Philip Stark (UC Berkeley statistics) and Richard Freishtat (UC Berkeley Center for Teaching and Learning, which supports undergraduate education) have written An evaluation of course evaluations.
Stark and Freishtat observe, among other things:
- that nonresponse bias is a serious problem;
- that averaging ordinal variables doesn’t make sense (are a 3 and a 7 on a seven-point scale the same as two 5s?);
- that students can more effectively comment on some aspects of pedagogy than others;
- That student evaluations are influenced by student grade expectations, and by instructor gender, age, ethnicity, and attractiveness…
If anybody should know how hard measurement is, it’s statisticians.
With this in mind, I’m amused to remember that when I was there, teaching evaluation averages by instructor and course were actually posted on a bulletin board, with other information relevant to students, outside the departmental office on the third floor of Evans Hall. Apparently the department has a more “holistic” procedure in place now for evaluating teaching; I was not at Berkeley long enough to comment on the old process. (Two academic years, as a lecturer.)

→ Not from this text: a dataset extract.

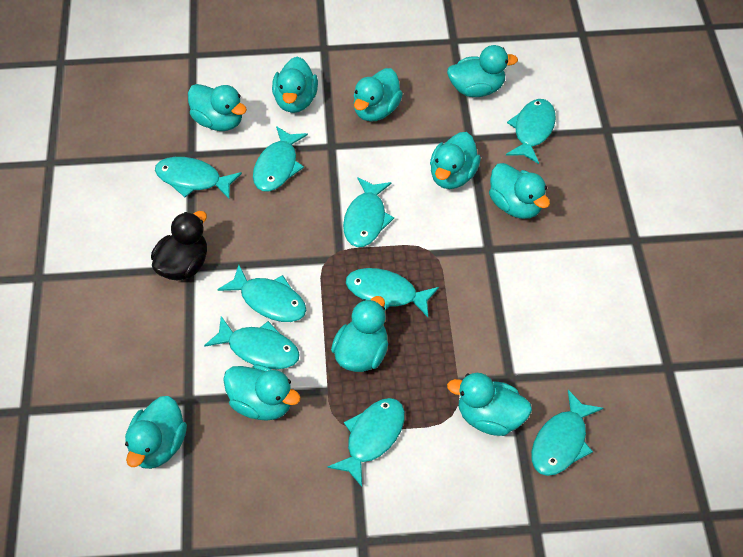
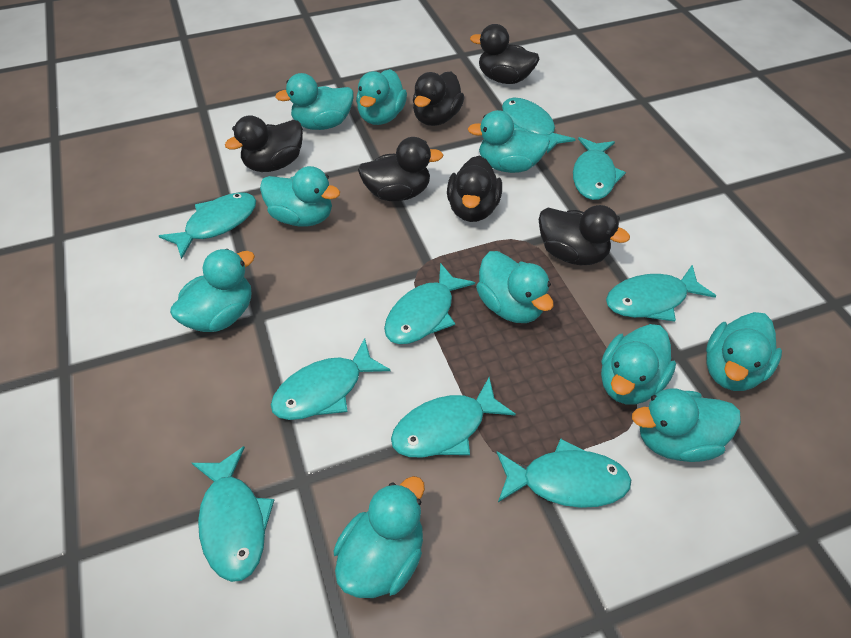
black duck: [151,211,207,281] = 1 -> [225,115,303,172] [358,137,443,201] [413,71,464,126] [447,156,502,222] [470,24,539,84] [539,205,630,265] = 6

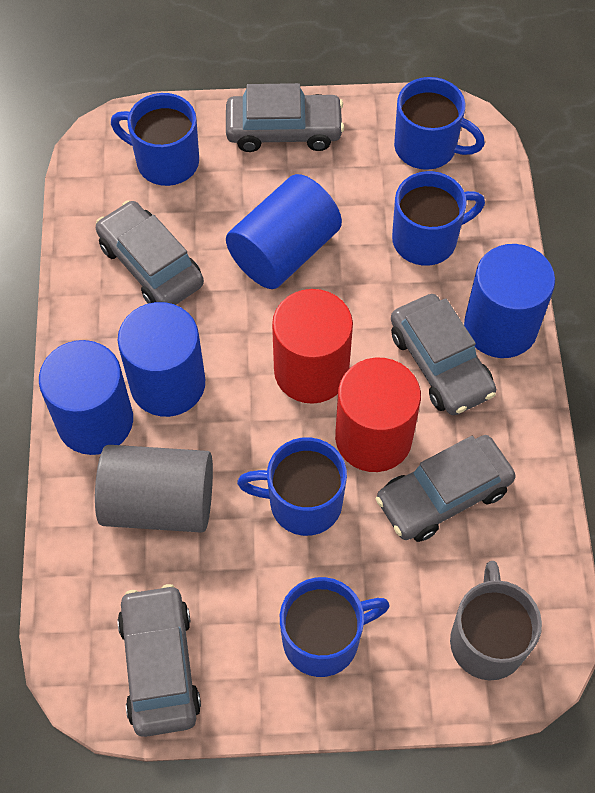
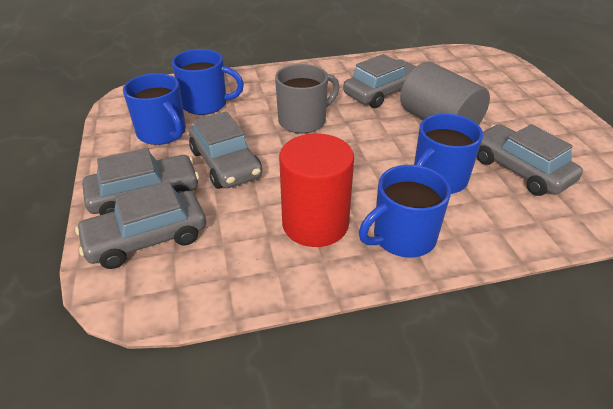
blue cylinder: [39,340,133,455] [118,302,205,417] [226,174,342,289] [464,244,555,358] = 4 -> none = 0
blue mug: [111,93,199,186] [237,437,347,536] [280,577,390,677] [392,171,485,266] [394,77,485,170] = 5 -> [123,73,186,145] [172,49,244,115] [359,165,451,258] [414,114,483,194] = 4
red cylinder: [272,289,353,404] [335,357,421,472] = 2 -> [279,134,354,247] = 1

To be honest, I often found student comments more useful than grades – but it is difficult to read those comments. The format of the evaluations and the fact that they’re usually given at the end of a class period seems designed to discourage thorough comments (and Stark and Freishtat point out that comments in evaluations of technical courses tend to be less discursive). And the most critical comments tend to stick in one’s craw, which is only human nature.
I’d always found student comments more useful than numbers, although sometimes those comments were “his hair is a mess” and “he dresses lousy”. They were correct, but not helpful in making me a better teacher.